Input data:
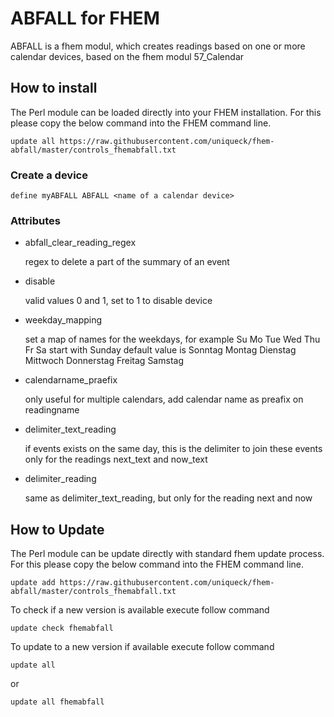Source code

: # ABFALL for FHEM
ABFALL is a fhem modul, which creates readings based on one or more calendar devices, based on the fhem modul 57_Calendar

## How to install
The Perl module can be loaded directly into your FHEM installation. For this please copy the below command into the FHEM command line.

	update all https://raw.githubusercontent.com/uniqueck/fhem-abfall/master/controls_fhemabfall.txt
	
### Create a device
	
	define myABFALL ABFALL <name of a calendar device>
	
### Attributes #
	
- abfall\_clear\_reading_regex

	regex to delete a part of the summary of an event 
- disable	
	
	valid values 0 and 1, set to 1 to disable device
	
- weekday_mapping

	set a map of names for the weekdays, for example Su Mo Tue Wed Thu Fr Sa
	start with Sunday
	default value is Sonntag Montag Dienstag Mittwoch Donnerstag Freitag Samstag
- calendarname_praefix

	only useful for multiple calendars, add calendar name as preafix on readingname
- delimiter\_text_reading
	
	if events exists on the same day, this is the delimiter to join these events
	only for the readings next_text and now_text 
- delimiter_reading
	
	same as delimiter_text_reading, but only for the reading next and now 

## How to Update
The Perl module can be update directly with standard fhem update process. For this please copy the below command into the FHEM command line.

	update add https://raw.githubusercontent.com/uniqueck/fhem-abfall/master/controls_fhemabfall.txt

To check if a new version is available execute follow command

	update check fhemabfall

To update to a new version if available execute follow command

	update all

or

	update all fhemabfall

How to complete this task:
Produce exactly the lines from the one containing "## How to Update" through the final line of the records above, both included, and no others.

Your response:
## How to Update
The Perl module can be update directly with standard fhem update process. For this please copy the below command into the FHEM command line.

	update add https://raw.githubusercontent.com/uniqueck/fhem-abfall/master/controls_fhemabfall.txt

To check if a new version is available execute follow command

	update check fhemabfall

To update to a new version if available execute follow command

	update all

or

	update all fhemabfall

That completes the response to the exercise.